Questions & Answers

Store the log data in another database other than HBase

0 votes
asked Apr 27 by mohsenari (120 points)
Hi,

I was wondering if it is possible to store the log data into another DB other than HBase that is mentioned in the documentation? I want to put my data into Elasticsearch for example.

Thanks

1 Answer

0 votes
answered Apr 28 by James Clarke (1,630 points)
Hi, we have a partially complete initiative to add elastic search to PNDA. A scalable multi-node Elasticsearch cluster can be included with the AWS version of PNDA (see https://github.com/pndaproject/pnda-aws-templates/blob/master/pnda_env_example.yaml#L97). This isn't integrated with the PNDA console or monitoring framework and isn't available with the Heat version (because the heat templates haven't had the work to bring up the infra required, the PNDA salt install scripts that install ES are done and cross-platform so will work on Heat).
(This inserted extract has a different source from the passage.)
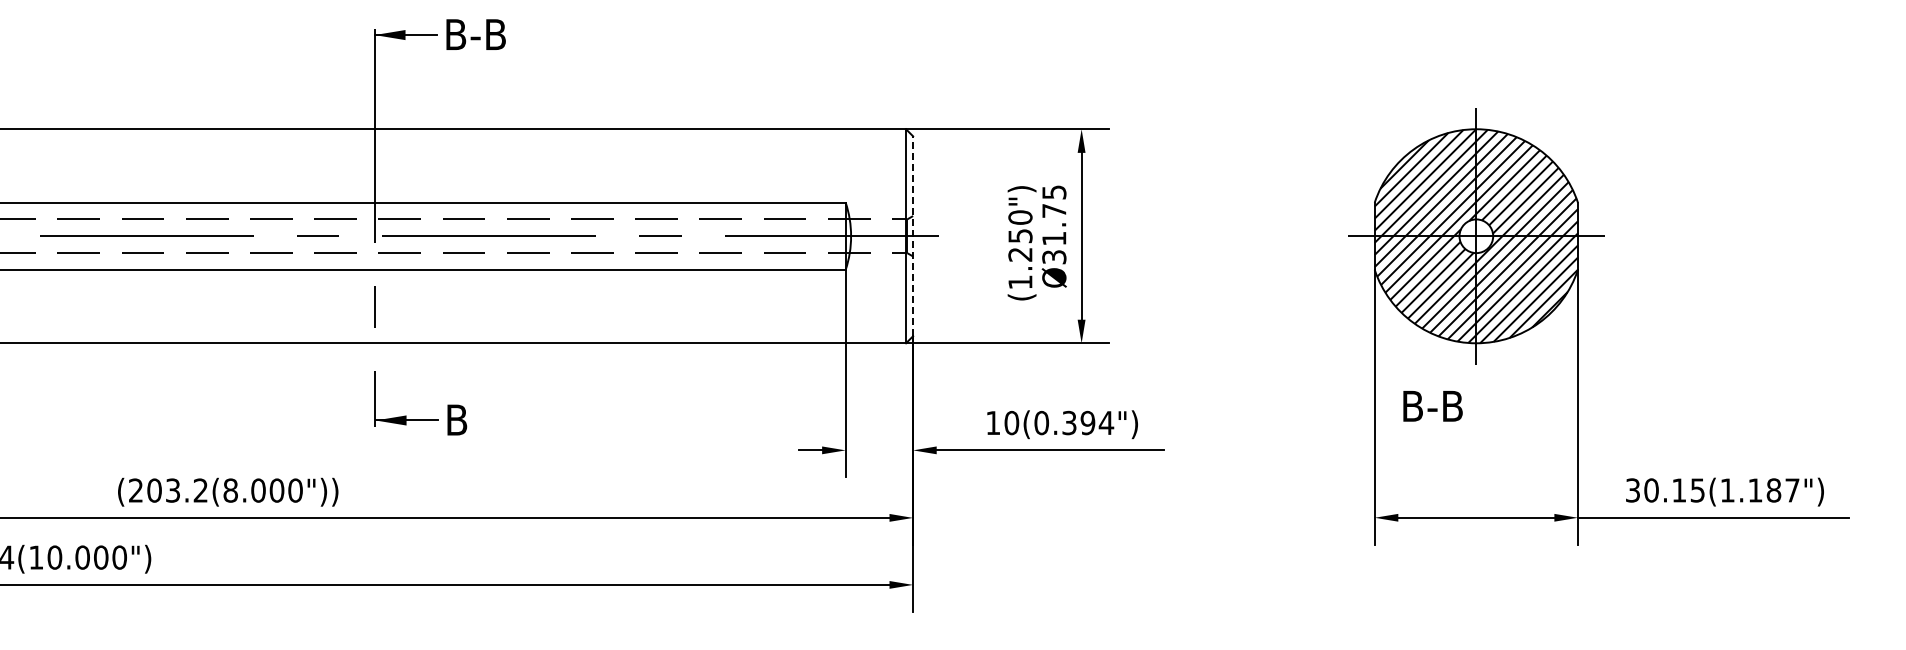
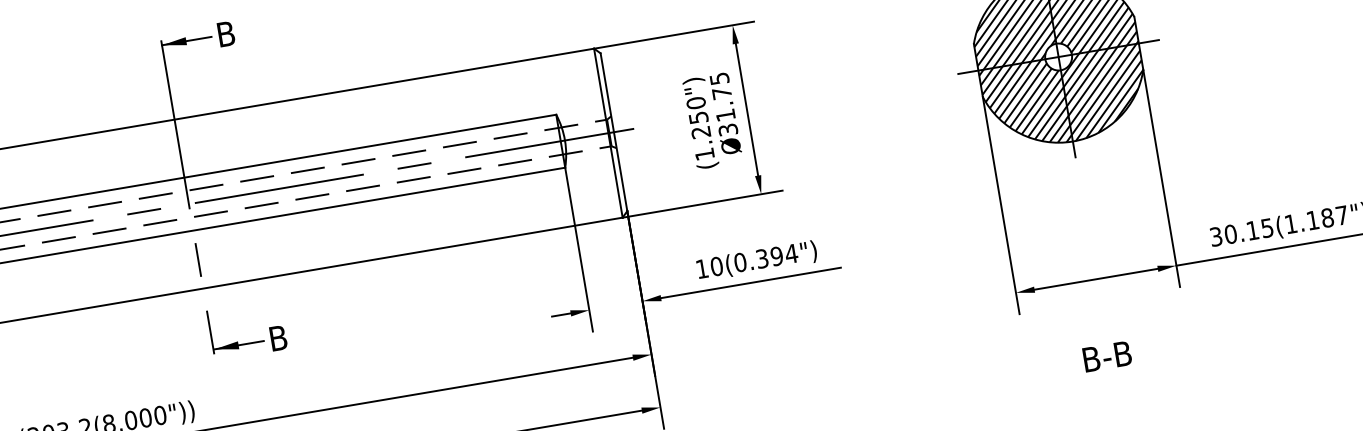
text: (487, 34) -> (250, 29), B-B -> B
line: (913, 236) -> (614, 132), dashed -> solid
text: (1432, 406) -> (1107, 356), moved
If you have any development resource and wanted to add this capability to the Heat templates or do any work regarding the integration with the PNDA console / monitoring framework then that would be very welcome, we could work together on it.
commented Apr 28 by yusong0926 (240 points)
do you guys have plan to integrate Cassandra to Pnada?
commented Apr 28 by James Clarke (1,630 points)
Not at this time. We would use HBase in the first instance for applications that have a requirement for a NoSQL key-value type datastore. You could also run an installation of Cassandra alongside PNDA as a consumer of the data from PNDA. Why did we do that with Elasticsearch you ask? Because someone really wanted Elasticsearch to be part of PNDA and contributed the code and we accepted the pull request. Although, as I mentioned they got distracted half way through and it isn't finished.
commented Apr 28 by yusong0926 (240 points)
can you explain me a little bit about the main advantage of running a database inide the platform and running as a side process? If I run cassandra alongside PNDA, can I still use other data processing like spark batch and oozie inside the platform. I am thinking if I use cassandra as storage, the only part I can use in the platform is the kafka which makes no difference with running a single kafka process without PNDA.
commented 3 days ago by joevans (960 points)
We use Hbase because it is layered on top of HDFS, and so isn't yet another cluster to manage, scale, deal with redundancy, availability etc and all of the complexity that goes with them.  You can use cassandra alongside PNDA as a store for derived (processed) data and still use all of the other services of PNDA.
...